D’où le transhumanisme (ou posthumanisme) qui revendique pour l’homme la liberté de remodeler sa propre espèce[4] par les technologies les plus prometteuses : nanotechnologies, biotechnologies, informatiques et sciences cognitives ; ce qui aurait pour conséquence l’envahissement de la technique et son enchevêtrement avec l’humain.
D’où, en résumé, cette idée de l’homme nouveau, une idée – nous y reviendrons – empruntée à la Bible. Les idéologues de notre temps ne préconisent malheureusement pas la mise en œuvre de la pensée de Dieu…
Flash-back historique car l’homme nouveau n’est pas une intention récente.
C’est un concept développé au XIXème siècle et repris notamment par des régimes totalitaires du XXème siècle. Il faut ici définir le totalitarisme, puis expliquer les contours de la pensée totalitaire.
Totalitarisme signifie étymologiquement « système tendant à la totalité, à l'unité ». Il ne s'agit pas seulement de contrôler l'activité des hommes, comme le ferait une dictature classique : un régime totalitaire tente de s'immiscer jusque dans la sphère intime de la pensée, en imposant à tous les citoyens l'adhésion à une idéologie[5a] obligatoire, hors de laquelle ils sont considérés comme ennemis de la communauté.[5] Ils ne doivent pas connaître une autre religion que la parole du parti.
Au-delà de leurs divergences, les trois grands totalitarismes du XXème siècle (nazisme, communisme et fascisme) ont tendu vers un même but : former un « Homme nouveau » selon une idéologie imposée par le chef unique et son parti.

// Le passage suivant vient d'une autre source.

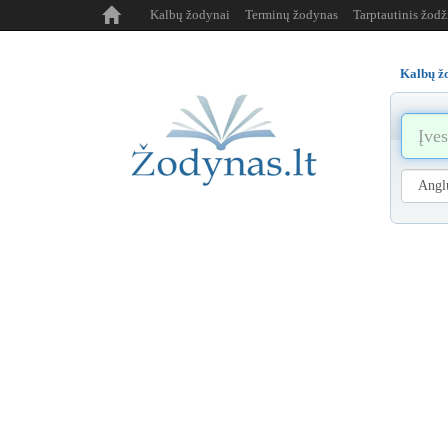
Kalbų žodynai
Terminų žodynas
Tarptautinis žod
Kalbų ž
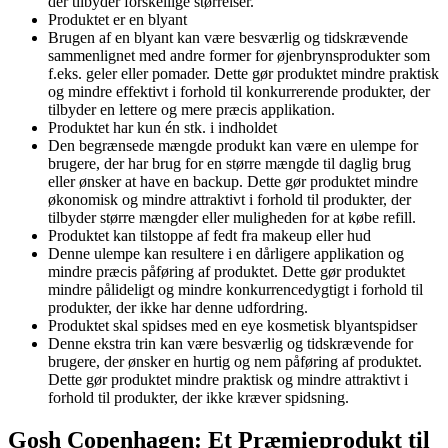
der tilbyder forskellige størrelser.
Produktet er en blyant
Brugen af en blyant kan være besværlig og tidskrævende
sammenlignet med andre former for øjenbrynsprodukter som
f.eks. geler eller pomader. Dette gør produktet mindre praktisk
og mindre effektivt i forhold til konkurrerende produkter, der
tilbyder en lettere og mere præcis applikation.
Produktet har kun én stk. i indholdet
Den begrænsede mængde produkt kan være en ulempe for
brugere, der har brug for en større mængde til daglig brug
eller ønsker at have en backup. Dette gør produktet mindre
økonomisk og mindre attraktivt i forhold til produkter, der
tilbyder større mængder eller muligheden for at købe refill.
Produktet kan tilstoppe af fedt fra makeup eller hud
Denne ulempe kan resultere i en dårligere applikation og
mindre præcis påføring af produktet. Dette gør produktet
mindre pålideligt og mindre konkurrencedygtigt i forhold til
produkter, der ikke har denne udfordring.
Produktet skal spidses med en eye kosmetisk blyantspidser
Denne ekstra trin kan være besværlig og tidskrævende for
brugere, der ønsker en hurtig og nem påføring af produktet.
Dette gør produktet mindre praktisk og mindre attraktivt i
forhold til produkter, der ikke kræver spidsning.
Gosh Copenhagen: Et Præmieprodukt til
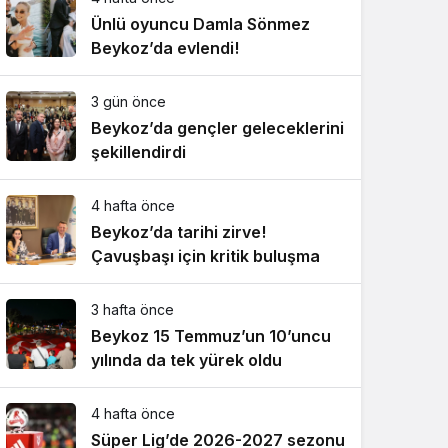
Ünlü oyuncu Damla Sönmez
Beykoz’da evlendi!
3 gün önce
Beykoz’da gençler geleceklerini
şekillendirdi
4 hafta önce
Beykoz’da tarihi zirve!
Çavuşbaşı için kritik buluşma
3 hafta önce
Beykoz 15 Temmuz’un 10’uncu
yılında da tek yürek oldu
4 hafta önce
Süper Lig’de 2026-2027 sezonu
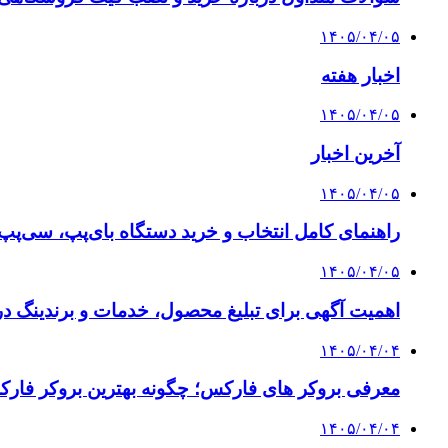
۱۴۰۵/۰۴/۰۵
اخبار هفته
۱۴۰۵/۰۴/۰۵
آخرین اخبار
۱۴۰۵/۰۴/۰۵
راهنمای کامل انتخاب و خرید دستگاه بای‌پپ، سی‌پ
۱۴۰۵/۰۴/۰۵
اهمیت آگهی برای تبلیغ محصول، خدمات و برندینگ د
۱۴۰۵/۰۴/۰۴
معرفی بروکر های فارکس؛ چگونه بهترین بروکر فارک
۱۴۰۵/۰۴/۰۴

L’éducation des enfants fut « un domaine de prédilection pour les propagandistes d'une idéologie totalitaire cherchant à forger un « homme nouveau ». » Les moyens privilégiés furent la jeunesse et le sport par l’embrigadement obligatoire dans les Jeunesses communistes en URSS, les Jeunesses hitlériennes en Allemagne, les Enfants de la Louve dès 8 ans en Italie.[6]
Et aujourd’hui ?
Dans un article publié par LEXPRESS.fr le 2 septembre 2012[7], on apprend la volonté de l’actuel ministre de l’Education Nationale, Vincent Peillon, « d’arracher l'élève à tous les déterminismes, familial, ethnique, social, intellectuel ».
Par ailleurs, dans son livre titré « La révolution française n’est pas terminée », il explique que c’est à l’école qu’il revient de briser le cercle des déterminismes, « d’être la matrice qui engendre en permanence des républicains pour faire la République, République préservée, république pure, république hors du temps au sein de la République réelle ; l’école doit opérer ce miracle de l’engendrement par lequel l’enfant, dépouillé de toutes ses attaches pré-républicaines [les déterminismes cités ci-dessus], va s’élever jusqu’à devenir le citoyen, sujet autonome. C’est bien une nouvelle naissance, une transsubstantiation qui opère dans l’école et par l’école, cette nouvelle Eglise, avec son nouveau clergé, sa nouvelle liturgie, ses nouvelles tables de la Loi. (p. 17) ».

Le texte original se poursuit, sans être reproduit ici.